Here are just a few unintended consequences of the government imposing laws in the health care market, compiled by Dr. Toni Brayer, an internal medicine physician in California:
Health care is filled with the unintended consequences of laws, regulations and poor planning that plague our ability to care for patients. Here are a few, in no particular order. You may have more to add.

* Lab laws. I used to be able to contract with labs to do tests on my patients. I negotiated a low fee, kept a few dollars for lab draw and my services and everyone won. Enter California Legislature. Now patients have to go to another lab for blood tests. Pap smears cost $55 rather than $7 and a blood panel that was $22 now costs $180. Unintended consequence: Primary care lost a revenue stream, patients get gouged on test costs. (By the way, this law was sponsored by the big laboratories.)

* Employee break legislation. A wonderful new law says all employees (think nurses) must take a lunch break within 5 hours of starting a shift, even if she is taking care of a patient, in the OR, dieting, or just not hungry. To stagger breaks some nurses will be eating lunch at 9:30 AM. Yes, more nurses will be hired to cover breaks. Unintended consequence: Watch health care costs continue to soar.

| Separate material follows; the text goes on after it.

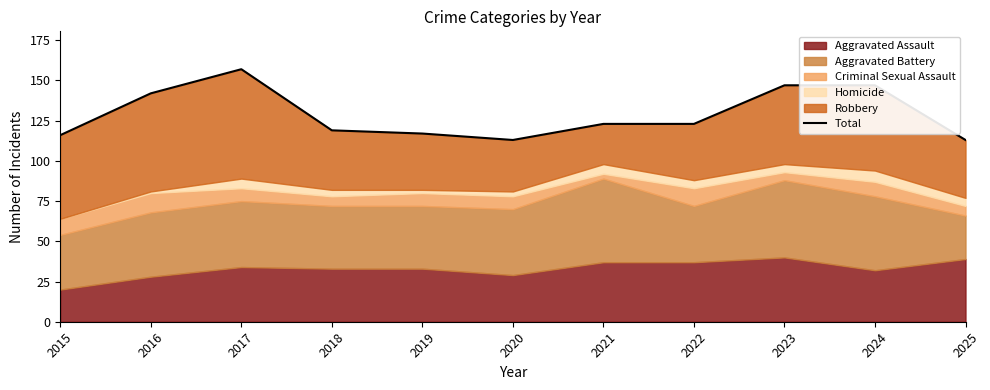

What is the average value?

129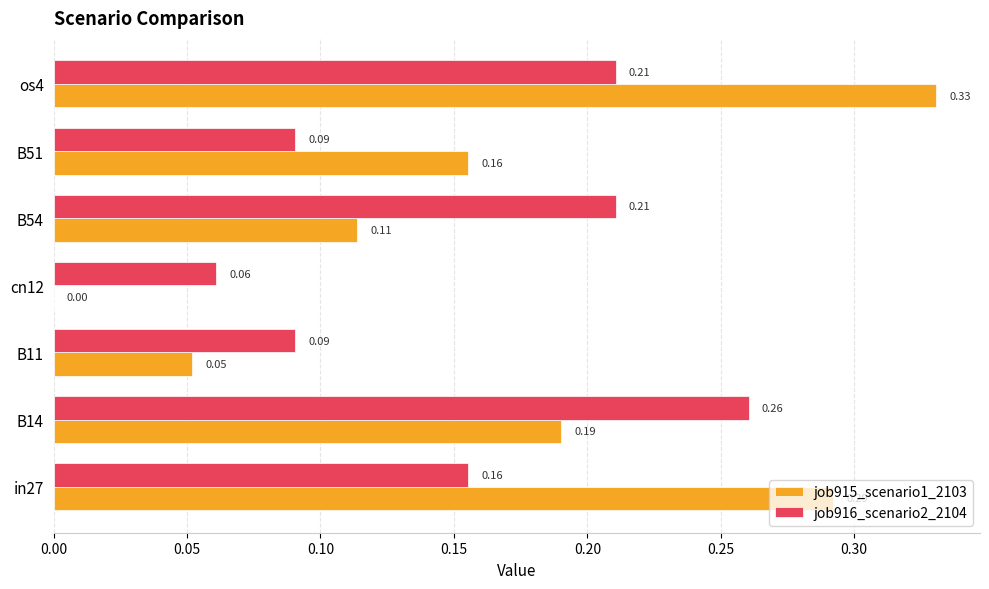

What is the sum of all job915_scenario1_2103 values?

1.1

* Stark Laws. Primary care physicians are not allowed to invest in ambulatory care centers or surgi-centers. It's fine for surgeons, anesthesiologists, gastroenterologists and all others to be part of the out-patient trends for patient care and they are partnering with hospitals and other organizations across the U.S. Unintended consequence: More reasons for demise of Primary Care.

* Discounts Illegal. Medicare and Health insurers have made it illegal for physicians to offer discounts for their share of the co-pay for covered services. I guess they think patients will utilize more service (?) if they don't pay their share. Unintended consequence: Patients pay more even if they need a break.

* New Triplicate Laws. The State and Feds have made it so difficult to prescribe pain medication with special prescription pads and regulations regarding refills that physicians are hamstrung in prescribing the best medication. Unintended consequence: patients that need pain meds aren't getting them or are getting the wrong (no triplicate needed) med instead.
By interfering the free market, governments harm both doctors and patients.